- **Extracted text**:

══════

In a study of cuprizone-induced toxic demyelination in mice, Schregel et al. observed relative decreases in both stiffness and phase angle over time that was partially reversible upon stopping the cuprizone diet (Schregel et al., 2012). By comparing the MRE results with histological samples, they attributed the viscoelasticity alterations to myelination and extracellular matrix remodeling, and particularly highlight that phase angle decrease may be specific to demyelination. In studies of mice with experimental autoimmune encephalomyelitis (EAE), a neuroinflammatory model, Riek, Millward et al. found reduced brain stiffness that correlated with indices of inflammation, but not reduced phase angle (Riek et al., 2012, Millward et al., 2015). This finding was also echoed in a murine stroke model (Freimann et al., 2013). Contrasting these findings with DTI studies of cuprizone mice, which are able to detect demyelination but are confounded by inflammation (Song et al., 2005; Sun et al., 2006; Wang et al., 2011), the results from initial MRE studies suggest that the mechanical contrast may be specific to both axonal and extra-axonal elements of brain tissue microstructure.

Evidence of structure-function relationships

Based on the relationship between tissue mechanics and microstructure, the large softening effects in neurological conditions associated with cognitive impairments, and the age-related decline in tissue viscoelasticity, we expect these properties to exhibit a relationship with cognitive function and behavior. Schwarb et al. recently used MRE to measure hippocampal viscoelasticity in healthy young adult males (age 18–33) and found a strong correlation with memory function (Schwarb et al., 2016). Specifically, hippocampal damping ratio correlated significantly with performance on a spatial reconstruction task of relational memory (Watson et al., 2013; Monti et al., 2015). This was the first observation of any relationship between MRE measures and cognition. Importantly, this relationship was stronger than the relationship between memory and hippocampal volume, thus reinforcing the idea that tissue viscoelasticity is a more direct and more sensitive measure of structural integrity.

══════

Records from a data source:
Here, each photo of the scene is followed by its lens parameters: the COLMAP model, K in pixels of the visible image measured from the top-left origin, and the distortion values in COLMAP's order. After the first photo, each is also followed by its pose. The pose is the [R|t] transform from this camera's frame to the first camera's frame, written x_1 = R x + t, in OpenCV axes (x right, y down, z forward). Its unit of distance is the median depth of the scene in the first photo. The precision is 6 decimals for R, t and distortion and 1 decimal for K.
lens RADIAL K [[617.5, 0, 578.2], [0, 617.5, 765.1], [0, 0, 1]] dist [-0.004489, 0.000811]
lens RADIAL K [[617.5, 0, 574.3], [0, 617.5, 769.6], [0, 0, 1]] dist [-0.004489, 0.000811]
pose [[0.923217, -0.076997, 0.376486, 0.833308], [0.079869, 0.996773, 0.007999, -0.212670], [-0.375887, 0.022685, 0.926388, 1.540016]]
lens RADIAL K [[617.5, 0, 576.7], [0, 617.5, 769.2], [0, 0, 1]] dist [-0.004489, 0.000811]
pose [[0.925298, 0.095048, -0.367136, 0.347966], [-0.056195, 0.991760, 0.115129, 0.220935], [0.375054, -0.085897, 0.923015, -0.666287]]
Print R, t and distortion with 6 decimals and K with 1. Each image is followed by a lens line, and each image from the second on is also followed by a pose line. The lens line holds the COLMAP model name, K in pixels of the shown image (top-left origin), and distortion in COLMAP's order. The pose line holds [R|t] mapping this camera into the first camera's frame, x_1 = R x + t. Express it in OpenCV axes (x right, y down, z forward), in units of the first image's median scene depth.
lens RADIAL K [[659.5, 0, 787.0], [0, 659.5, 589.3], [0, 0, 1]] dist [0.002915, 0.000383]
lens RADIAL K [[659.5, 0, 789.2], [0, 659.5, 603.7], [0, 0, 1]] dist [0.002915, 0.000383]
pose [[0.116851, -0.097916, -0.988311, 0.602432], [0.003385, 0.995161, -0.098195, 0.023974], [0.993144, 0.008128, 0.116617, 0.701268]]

══════

- **What you have to do**:
Answer these questions about the brain MRE text:
1. To what did Schregel et al. attribute the viscoelasticity alterations in cuprizone mice?
2. In the EAE mouse studies, which measure was reduced and which was not?
3. What age range of participants did Schwarb et al. study?

- **Result of this exercise**:
1. To myelination and extracellular matrix remodeling.
2. Brain stiffness was reduced, but phase angle was not.
3. Ages 18–33.